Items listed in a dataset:
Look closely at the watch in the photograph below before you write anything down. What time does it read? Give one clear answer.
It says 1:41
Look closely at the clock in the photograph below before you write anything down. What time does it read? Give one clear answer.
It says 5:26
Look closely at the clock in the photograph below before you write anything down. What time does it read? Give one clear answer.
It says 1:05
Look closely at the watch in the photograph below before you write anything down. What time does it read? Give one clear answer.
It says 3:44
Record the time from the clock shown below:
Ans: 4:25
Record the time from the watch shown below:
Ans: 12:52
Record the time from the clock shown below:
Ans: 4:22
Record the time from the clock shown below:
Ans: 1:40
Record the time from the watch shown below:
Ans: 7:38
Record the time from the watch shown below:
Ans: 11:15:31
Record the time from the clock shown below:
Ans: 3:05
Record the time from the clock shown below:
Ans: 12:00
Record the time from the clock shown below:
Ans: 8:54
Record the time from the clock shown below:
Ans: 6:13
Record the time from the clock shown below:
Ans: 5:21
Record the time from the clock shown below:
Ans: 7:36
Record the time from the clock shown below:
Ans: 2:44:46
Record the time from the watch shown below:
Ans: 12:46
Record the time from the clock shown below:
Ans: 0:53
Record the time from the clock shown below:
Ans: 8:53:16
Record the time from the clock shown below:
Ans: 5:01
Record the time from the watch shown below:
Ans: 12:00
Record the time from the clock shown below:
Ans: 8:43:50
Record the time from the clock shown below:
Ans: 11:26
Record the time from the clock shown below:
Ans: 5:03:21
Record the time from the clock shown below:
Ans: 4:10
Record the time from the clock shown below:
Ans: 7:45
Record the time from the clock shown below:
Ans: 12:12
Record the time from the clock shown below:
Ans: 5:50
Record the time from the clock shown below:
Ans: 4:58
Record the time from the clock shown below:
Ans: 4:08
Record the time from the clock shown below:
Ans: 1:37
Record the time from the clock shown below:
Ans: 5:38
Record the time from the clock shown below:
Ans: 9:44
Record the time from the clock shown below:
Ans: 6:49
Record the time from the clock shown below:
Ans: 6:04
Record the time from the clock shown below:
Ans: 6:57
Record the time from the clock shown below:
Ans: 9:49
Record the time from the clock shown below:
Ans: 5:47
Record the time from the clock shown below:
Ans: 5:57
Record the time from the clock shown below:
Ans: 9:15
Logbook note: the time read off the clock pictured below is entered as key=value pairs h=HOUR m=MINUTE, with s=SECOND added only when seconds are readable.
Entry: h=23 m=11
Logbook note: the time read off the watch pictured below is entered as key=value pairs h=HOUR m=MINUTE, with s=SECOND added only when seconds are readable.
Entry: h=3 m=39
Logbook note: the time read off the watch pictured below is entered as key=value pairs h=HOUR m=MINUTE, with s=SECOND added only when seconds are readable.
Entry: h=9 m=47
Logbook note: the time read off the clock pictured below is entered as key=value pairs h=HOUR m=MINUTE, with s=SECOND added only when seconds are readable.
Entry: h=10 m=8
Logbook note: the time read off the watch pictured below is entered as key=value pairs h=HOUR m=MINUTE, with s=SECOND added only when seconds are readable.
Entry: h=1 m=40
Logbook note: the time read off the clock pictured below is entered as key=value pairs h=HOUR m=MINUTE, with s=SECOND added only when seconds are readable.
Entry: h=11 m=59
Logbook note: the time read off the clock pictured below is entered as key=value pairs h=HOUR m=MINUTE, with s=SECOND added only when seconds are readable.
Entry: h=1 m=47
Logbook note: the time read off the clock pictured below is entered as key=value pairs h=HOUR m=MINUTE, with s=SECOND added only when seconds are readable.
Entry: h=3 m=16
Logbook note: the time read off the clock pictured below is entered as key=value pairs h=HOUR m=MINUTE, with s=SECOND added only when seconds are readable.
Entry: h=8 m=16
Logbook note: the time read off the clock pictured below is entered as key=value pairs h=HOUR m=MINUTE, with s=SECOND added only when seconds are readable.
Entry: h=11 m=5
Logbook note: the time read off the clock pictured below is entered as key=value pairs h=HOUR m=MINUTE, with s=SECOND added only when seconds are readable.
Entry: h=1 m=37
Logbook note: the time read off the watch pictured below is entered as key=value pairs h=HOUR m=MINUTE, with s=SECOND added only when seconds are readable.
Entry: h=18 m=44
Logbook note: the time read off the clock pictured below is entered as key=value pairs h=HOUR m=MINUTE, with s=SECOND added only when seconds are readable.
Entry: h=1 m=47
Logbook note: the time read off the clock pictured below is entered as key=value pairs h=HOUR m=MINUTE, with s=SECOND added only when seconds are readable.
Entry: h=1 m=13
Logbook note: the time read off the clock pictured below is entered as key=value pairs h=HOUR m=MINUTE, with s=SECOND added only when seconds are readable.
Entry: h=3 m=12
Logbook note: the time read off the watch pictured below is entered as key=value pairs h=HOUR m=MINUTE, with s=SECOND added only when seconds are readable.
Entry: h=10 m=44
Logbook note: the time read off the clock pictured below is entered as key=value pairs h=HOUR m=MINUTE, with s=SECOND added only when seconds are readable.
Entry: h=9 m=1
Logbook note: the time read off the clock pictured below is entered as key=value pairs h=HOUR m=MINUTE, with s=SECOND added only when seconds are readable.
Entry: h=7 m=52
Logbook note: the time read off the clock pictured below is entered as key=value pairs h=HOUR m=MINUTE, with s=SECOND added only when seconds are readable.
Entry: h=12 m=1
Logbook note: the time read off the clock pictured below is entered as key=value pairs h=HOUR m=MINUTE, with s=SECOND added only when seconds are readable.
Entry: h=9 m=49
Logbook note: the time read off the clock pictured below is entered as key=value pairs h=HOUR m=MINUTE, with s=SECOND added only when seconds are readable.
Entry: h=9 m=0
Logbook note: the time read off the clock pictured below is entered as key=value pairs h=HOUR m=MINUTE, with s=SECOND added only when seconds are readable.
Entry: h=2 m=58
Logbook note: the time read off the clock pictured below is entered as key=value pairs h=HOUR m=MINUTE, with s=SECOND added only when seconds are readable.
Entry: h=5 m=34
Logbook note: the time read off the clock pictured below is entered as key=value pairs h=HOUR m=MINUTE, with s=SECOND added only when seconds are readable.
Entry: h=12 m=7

* TASK DESCRIPTION
Copy the data above verbatim, line for line.

* SOLUTION TO THE EXERCISE
Look closely at the watch in the photograph below before you write anything down. What time does it read? Give one clear answer.
It says 1:41
Look closely at the clock in the photograph below before you write anything down. What time does it read? Give one clear answer.
It says 5:26
Look closely at the clock in the photograph below before you write anything down. What time does it read? Give one clear answer.
It says 1:05
Look closely at the watch in the photograph below before you write anything down. What time does it read? Give one clear answer.
It says 3:44
Record the time from the clock shown below:
Ans: 4:25
Record the time from the watch shown below:
Ans: 12:52
Record the time from the clock shown below:
Ans: 4:22
Record the time from the clock shown below:
Ans: 1:40
Record the time from the watch shown below:
Ans: 7:38
Record the time from the watch shown below:
Ans: 11:15:31
Record the time from the clock shown below:
Ans: 3:05
Record the time from the clock shown below:
Ans: 12:00
Record the time from the clock shown below:
Ans: 8:54
Record the time from the clock shown below:
Ans: 6:13
Record the time from the clock shown below:
Ans: 5:21
Record the time from the clock shown below:
Ans: 7:36
Record the time from the clock shown below:
Ans: 2:44:46
Record the time from the watch shown below:
Ans: 12:46
Record the time from the clock shown below:
Ans: 0:53
Record the time from the clock shown below:
Ans: 8:53:16
Record the time from the clock shown below:
Ans: 5:01
Record the time from the watch shown below:
Ans: 12:00
Record the time from the clock shown below:
Ans: 8:43:50
Record the time from the clock shown below:
Ans: 11:26
Record the time from the clock shown below:
Ans: 5:03:21
Record the time from the clock shown below:
Ans: 4:10
Record the time from the clock shown below:
Ans: 7:45
Record the time from the clock shown below:
Ans: 12:12
Record the time from the clock shown below:
Ans: 5:50
Record the time from the clock shown below:
Ans: 4:58
Record the time from the clock shown below:
Ans: 4:08
Record the time from the clock shown below:
Ans: 1:37
Record the time from the clock shown below:
Ans: 5:38
Record the time from the clock shown below:
Ans: 9:44
Record the time from the clock shown below:
Ans: 6:49
Record the time from the clock shown below:
Ans: 6:04
Record the time from the clock shown below:
Ans: 6:57
Record the time from the clock shown below:
Ans: 9:49
Record the time from the clock shown below:
Ans: 5:47
Record the time from the clock shown below:
Ans: 5:57
Record the time from the clock shown below:
Ans: 9:15
Logbook note: the time read off the clock pictured below is entered as key=value pairs h=HOUR m=MINUTE, with s=SECOND added only when seconds are readable.
Entry: h=23 m=11
Logbook note: the time read off the watch pictured below is entered as key=value pairs h=HOUR m=MINUTE, with s=SECOND added only when seconds are readable.
Entry: h=3 m=39
Logbook note: the time read off the watch pictured below is entered as key=value pairs h=HOUR m=MINUTE, with s=SECOND added only when seconds are readable.
Entry: h=9 m=47
Logbook note: the time read off the clock pictured below is entered as key=value pairs h=HOUR m=MINUTE, with s=SECOND added only when seconds are readable.
Entry: h=10 m=8
Logbook note: the time read off the watch pictured below is entered as key=value pairs h=HOUR m=MINUTE, with s=SECOND added only when seconds are readable.
Entry: h=1 m=40
Logbook note: the time read off the clock pictured below is entered as key=value pairs h=HOUR m=MINUTE, with s=SECOND added only when seconds are readable.
Entry: h=11 m=59
Logbook note: the time read off the clock pictured below is entered as key=value pairs h=HOUR m=MINUTE, with s=SECOND added only when seconds are readable.
Entry: h=1 m=47
Logbook note: the time read off the clock pictured below is entered as key=value pairs h=HOUR m=MINUTE, with s=SECOND added only when seconds are readable.
Entry: h=3 m=16
Logbook note: the time read off the clock pictured below is entered as key=value pairs h=HOUR m=MINUTE, with s=SECOND added only when seconds are readable.
Entry: h=8 m=16
Logbook note: the time read off the clock pictured below is entered as key=value pairs h=HOUR m=MINUTE, with s=SECOND added only when seconds are readable.
Entry: h=11 m=5
Logbook note: the time read off the clock pictured below is entered as key=value pairs h=HOUR m=MINUTE, with s=SECOND added only when seconds are readable.
Entry: h=1 m=37
Logbook note: the time read off the watch pictured below is entered as key=value pairs h=HOUR m=MINUTE, with s=SECOND added only when seconds are readable.
Entry: h=18 m=44
Logbook note: the time read off the clock pictured below is entered as key=value pairs h=HOUR m=MINUTE, with s=SECOND added only when seconds are readable.
Entry: h=1 m=47
Logbook note: the time read off the clock pictured below is entered as key=value pairs h=HOUR m=MINUTE, with s=SECOND added only when seconds are readable.
Entry: h=1 m=13
Logbook note: the time read off the clock pictured below is entered as key=value pairs h=HOUR m=MINUTE, with s=SECOND added only when seconds are readable.
Entry: h=3 m=12
Logbook note: the time read off the watch pictured below is entered as key=value pairs h=HOUR m=MINUTE, with s=SECOND added only when seconds are readable.
Entry: h=10 m=44
Logbook note: the time read off the clock pictured below is entered as key=value pairs h=HOUR m=MINUTE, with s=SECOND added only when seconds are readable.
Entry: h=9 m=1
Logbook note: the time read off the clock pictured below is entered as key=value pairs h=HOUR m=MINUTE, with s=SECOND added only when seconds are readable.
Entry: h=7 m=52
Logbook note: the time read off the clock pictured below is entered as key=value pairs h=HOUR m=MINUTE, with s=SECOND added only when seconds are readable.
Entry: h=12 m=1
Logbook note: the time read off the clock pictured below is entered as key=value pairs h=HOUR m=MINUTE, with s=SECOND added only when seconds are readable.
Entry: h=9 m=49
Logbook note: the time read off the clock pictured below is entered as key=value pairs h=HOUR m=MINUTE, with s=SECOND added only when seconds are readable.
Entry: h=9 m=0
Logbook note: the time read off the clock pictured below is entered as key=value pairs h=HOUR m=MINUTE, with s=SECOND added only when seconds are readable.
Entry: h=2 m=58
Logbook note: the time read off the clock pictured below is entered as key=value pairs h=HOUR m=MINUTE, with s=SECOND added only when seconds are readable.
Entry: h=5 m=34
Logbook note: the time read off the clock pictured below is entered as key=value pairs h=HOUR m=MINUTE, with s=SECOND added only when seconds are readable.
Entry: h=12 m=7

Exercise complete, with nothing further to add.